What you celebrate shows what you value, so think about what you celebrate with your group. Get excited about your new apprentice, talk about exciting leadership developments in the church, and congratulate group members in their leadership at work and home. And be sure to throw a party when you birth the new group. You'll be able to commission the new leader and celebrate all that's happened in the group.

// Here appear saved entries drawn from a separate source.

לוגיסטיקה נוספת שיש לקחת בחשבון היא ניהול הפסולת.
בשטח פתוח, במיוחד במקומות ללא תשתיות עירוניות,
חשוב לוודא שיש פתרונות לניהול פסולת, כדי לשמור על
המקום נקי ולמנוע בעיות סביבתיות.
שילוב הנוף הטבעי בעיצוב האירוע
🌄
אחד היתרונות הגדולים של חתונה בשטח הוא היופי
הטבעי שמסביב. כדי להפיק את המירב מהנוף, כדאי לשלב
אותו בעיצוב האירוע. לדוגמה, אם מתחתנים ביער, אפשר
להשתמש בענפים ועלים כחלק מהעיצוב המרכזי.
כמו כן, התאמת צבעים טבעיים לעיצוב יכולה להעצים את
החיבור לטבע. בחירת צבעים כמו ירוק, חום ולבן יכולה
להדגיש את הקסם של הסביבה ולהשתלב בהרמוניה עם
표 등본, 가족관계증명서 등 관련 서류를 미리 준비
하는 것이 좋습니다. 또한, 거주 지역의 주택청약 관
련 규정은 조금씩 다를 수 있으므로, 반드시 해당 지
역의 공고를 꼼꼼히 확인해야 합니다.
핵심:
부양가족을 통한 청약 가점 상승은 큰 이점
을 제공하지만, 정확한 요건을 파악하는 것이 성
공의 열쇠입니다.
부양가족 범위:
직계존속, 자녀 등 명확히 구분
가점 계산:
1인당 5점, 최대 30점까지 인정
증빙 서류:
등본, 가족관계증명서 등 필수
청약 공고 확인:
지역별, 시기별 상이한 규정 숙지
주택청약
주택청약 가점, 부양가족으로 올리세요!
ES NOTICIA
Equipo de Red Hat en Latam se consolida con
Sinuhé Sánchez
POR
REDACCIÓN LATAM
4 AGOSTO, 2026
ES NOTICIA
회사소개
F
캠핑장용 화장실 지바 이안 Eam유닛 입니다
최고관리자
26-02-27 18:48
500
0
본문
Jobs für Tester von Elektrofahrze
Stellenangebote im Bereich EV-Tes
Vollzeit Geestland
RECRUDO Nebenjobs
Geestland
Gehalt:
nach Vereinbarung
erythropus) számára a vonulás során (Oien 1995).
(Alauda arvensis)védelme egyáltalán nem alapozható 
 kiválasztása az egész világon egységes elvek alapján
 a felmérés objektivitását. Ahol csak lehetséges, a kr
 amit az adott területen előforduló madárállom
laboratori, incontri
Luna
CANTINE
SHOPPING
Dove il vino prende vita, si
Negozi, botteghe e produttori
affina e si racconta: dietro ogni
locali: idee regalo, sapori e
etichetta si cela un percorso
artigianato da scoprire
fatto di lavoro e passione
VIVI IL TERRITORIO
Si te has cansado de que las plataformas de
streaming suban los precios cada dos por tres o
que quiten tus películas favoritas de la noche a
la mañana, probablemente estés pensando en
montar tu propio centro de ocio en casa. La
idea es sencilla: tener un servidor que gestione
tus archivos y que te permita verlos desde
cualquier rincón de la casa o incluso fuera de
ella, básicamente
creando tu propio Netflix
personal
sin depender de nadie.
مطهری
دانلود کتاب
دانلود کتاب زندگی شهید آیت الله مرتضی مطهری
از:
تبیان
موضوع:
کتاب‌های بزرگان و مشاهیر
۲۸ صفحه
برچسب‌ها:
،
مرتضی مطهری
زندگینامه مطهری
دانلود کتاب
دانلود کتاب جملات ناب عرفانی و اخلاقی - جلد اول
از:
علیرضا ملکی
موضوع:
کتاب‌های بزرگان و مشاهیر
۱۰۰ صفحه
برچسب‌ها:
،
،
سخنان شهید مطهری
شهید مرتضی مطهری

If you're not excited about apprenticing, no one else will be either. So go to God if you're not feeling it. Pray for vision and excitement. Additionally, commit to the process. If you truly value raising someone into leadership, don't take shortcuts. Your apprentice will feel cared for and will be fully trained. It also sends a message to your group members that apprenticing is important and you don't want to throw someone into leadership unprepared.
Think Outside the Box
Too often we do only what we've experienced (or what we've grown comfortable with), but there are many ways to birth a new group. If you're continually apprenticing new leaders, there's no need to split your group. Consider sending off new leaders to begin a new group to a demographic that they're passionate about. Help them see the specific needs in your church and investigate how they might meet them with their new group. Is there an abundance of newly married couples? Are there several unconnected people who can meet on the same night? Some of your current group members may want to join the new leader on this adventure as well. Another option is to allow the apprentice to remain with the current group while you go off to start a new group. Or perhaps you co-lead for a time until one of you is ready to move on. If group members react negatively to the thought of birthing, it may be to the specific method of birthing they've experienced. Think through a different method to use.
Keep Health Central
Above all, keep healthy groups as your focus. Healthy groups should be missionally minded with a focus on love, trust, and encouragement. They're a place where we live out the one another commands and are truly known by others. It's the perfect breeding ground for healthy leaders. But if things aren't healthy in the group, you will need to start there. Unhealthy groups won't produce healthy leaders, and they'll likely be hurt by a birthing experience. Know your group and work with your coach or small-group point person to build a healthy small group. If you have an apprentice, have him or her help you with the process. He or she will be a stronger leader for it.
—Amy Jackson is the Associate Editor of SmallGroups.com and has served as a small-group leader, coach, and director; copyright 2012 by Christianity Today.
- What is your group's initial reaction to the idea of birthing? Why?
- How can you improve your communication about birthing?
- Are you committed to always having an apprentice? Why or why not?